*** PASSAGE SHOWN ***

As to the reasons, for marrying Kin, the main reason I have heard was to
keep property in the family. When I was in Iran the subject came up there
and my friends poointed out that often cousins will marry there because they
are acquainted from having grown up together. Often in the third world, if
you are not marrying a relative you have known from growing up together, you
ended up in an arranged marriage to a complete stranger. In some Islamic
societies, if you aren't marrying a relative, you may be marrying a woman
whose face you have not even had a chance to look at, let along get to
really know her.

As to geographic reasons, I always have to tell the story about telling the
electrician my wife's grandmother hired to fix the kitchen lights that I was
actually her nephew as well as her grandson-in-law, his response was, "they
opened the tunnel you know" which of course doesn't mean anything to anyone
not familiar with western Douglas County, Oregon. We have a tunnel on the
main highway between the Willamette Valley and the coast and his point was
that since we had such easy access to a larger geographic area couldn't we
have gone farther afield to find spouses. He didn't know that I came from
the other side of the tunnel of course.

*** End of PASSAGE SHOWN ***

WHAT THIS TASK INVOLVES - Can you revise the part of the passage on marrying kin that opens with the words "As to the reasons, for" and closes with "really know her.", putting "total stranger" in place of "complete stranger"? The records have nothing to do with the passage on marrying kin.

*** SUPPLIED RECORDS ***

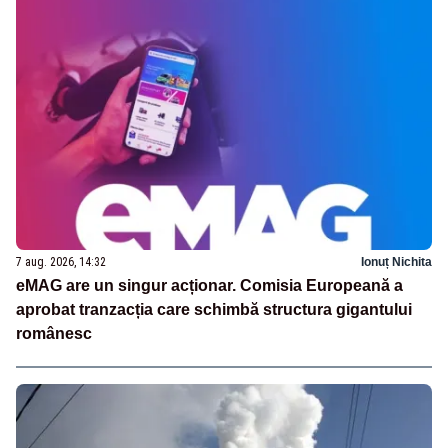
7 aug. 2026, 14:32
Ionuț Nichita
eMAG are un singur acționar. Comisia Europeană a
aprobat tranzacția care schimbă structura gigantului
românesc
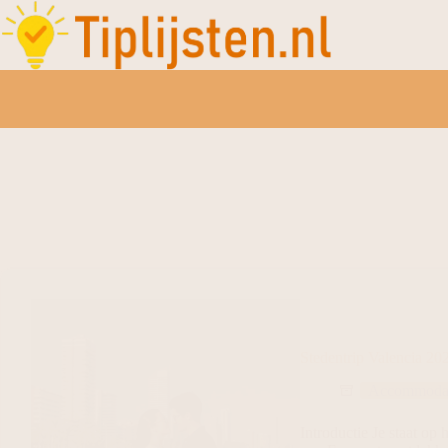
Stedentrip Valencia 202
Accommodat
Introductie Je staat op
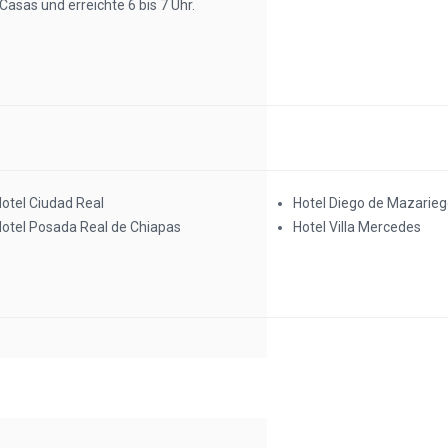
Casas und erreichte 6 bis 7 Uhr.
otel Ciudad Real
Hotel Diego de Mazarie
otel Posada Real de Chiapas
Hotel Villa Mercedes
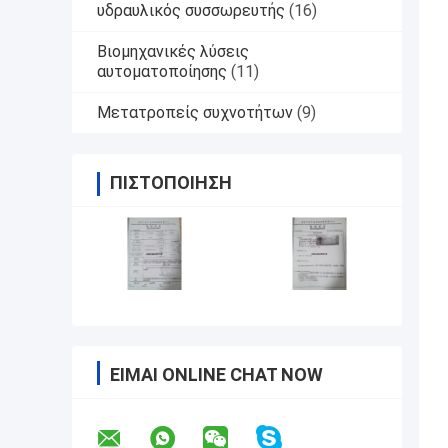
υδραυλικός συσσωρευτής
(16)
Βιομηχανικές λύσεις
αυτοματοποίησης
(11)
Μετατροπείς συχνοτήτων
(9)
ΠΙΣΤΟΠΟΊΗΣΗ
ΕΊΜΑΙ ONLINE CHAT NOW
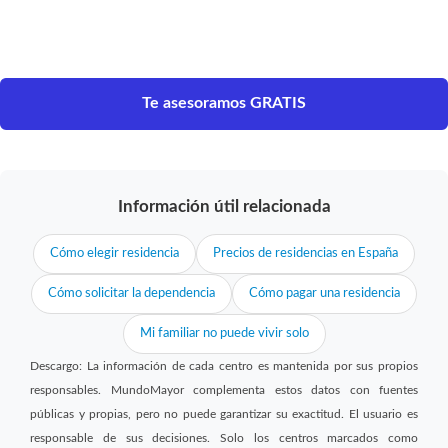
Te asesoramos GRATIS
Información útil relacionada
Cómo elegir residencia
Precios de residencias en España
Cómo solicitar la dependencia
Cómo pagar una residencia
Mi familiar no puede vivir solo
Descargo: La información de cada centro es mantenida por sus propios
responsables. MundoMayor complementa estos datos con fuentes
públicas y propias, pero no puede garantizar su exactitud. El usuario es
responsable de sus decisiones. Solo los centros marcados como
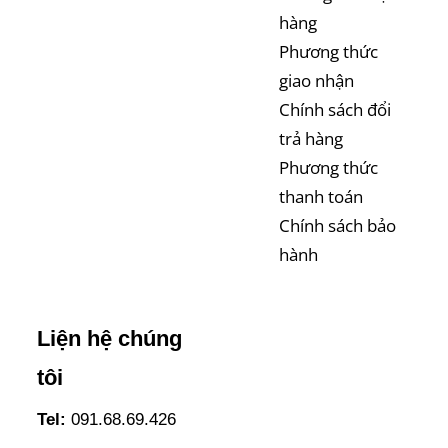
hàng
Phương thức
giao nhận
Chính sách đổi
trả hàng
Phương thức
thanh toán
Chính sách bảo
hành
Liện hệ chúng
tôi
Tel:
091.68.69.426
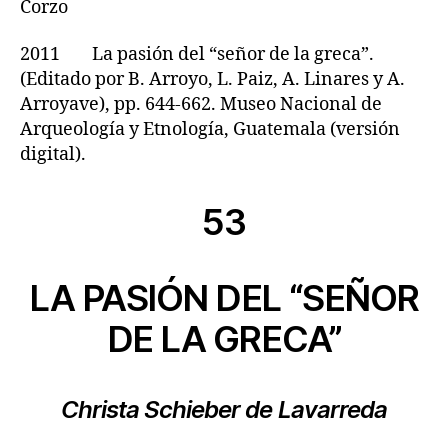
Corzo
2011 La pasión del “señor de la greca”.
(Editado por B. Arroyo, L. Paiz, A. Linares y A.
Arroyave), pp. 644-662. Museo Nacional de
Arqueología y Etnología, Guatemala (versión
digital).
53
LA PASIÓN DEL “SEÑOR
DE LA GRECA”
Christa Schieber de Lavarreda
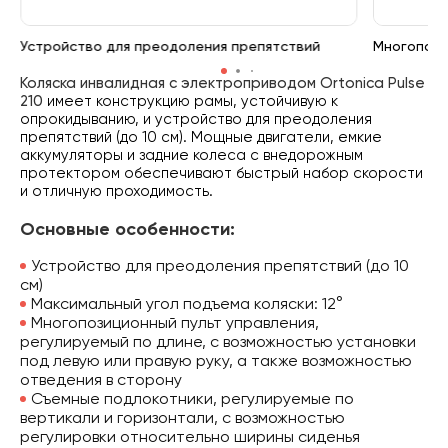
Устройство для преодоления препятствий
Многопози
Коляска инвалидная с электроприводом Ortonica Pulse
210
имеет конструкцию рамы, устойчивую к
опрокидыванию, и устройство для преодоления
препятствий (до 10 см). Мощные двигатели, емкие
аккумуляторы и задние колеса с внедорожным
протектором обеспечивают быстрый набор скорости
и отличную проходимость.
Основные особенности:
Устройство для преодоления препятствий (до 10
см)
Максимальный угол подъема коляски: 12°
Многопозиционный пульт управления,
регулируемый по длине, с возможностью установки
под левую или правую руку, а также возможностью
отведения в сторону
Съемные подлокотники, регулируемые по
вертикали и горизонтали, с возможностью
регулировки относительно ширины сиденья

*** End of SUPPLIED RECORDS ***

ANSWER TO THIS TASK -
As to the reasons, for marrying Kin, the main reason I have heard was to
keep property in the family. When I was in Iran the subject came up there
and my friends poointed out that often cousins will marry there because they
are acquainted from having grown up together. Often in the third world, if
you are not marrying a relative you have known from growing up together, you
ended up in an arranged marriage to a total stranger. In some Islamic
societies, if you aren't marrying a relative, you may be marrying a woman
whose face you have not even had a chance to look at, let along get to
really know her.